Data to use:
◇ ◇ ◇
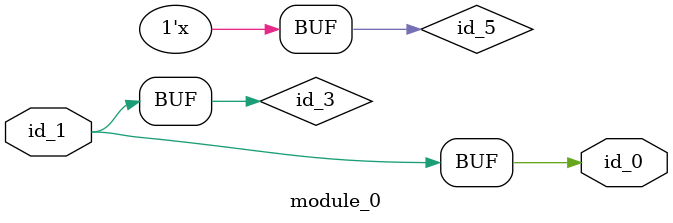
<source format=v>
module module_0 (
    output reg id_0,
    input id_1
);
  assign id_0 = id_1;
  assign id_0 = id_1;
  always id_0 <= id_1;
  reg id_2, id_3 = id_1, id_4, id_5 = id_5;
endmodule

</source>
◇ ◇ ◇
Exercise directions:
Copy each line of the records precisely and drop any images they hold.

Solution to this exercise:
<source format=v>
module module_0 (
    output reg id_0,
    input id_1
);
  assign id_0 = id_1;
  assign id_0 = id_1;
  always id_0 <= id_1;
  reg id_2, id_3 = id_1, id_4, id_5 = id_5;
endmodule

</source>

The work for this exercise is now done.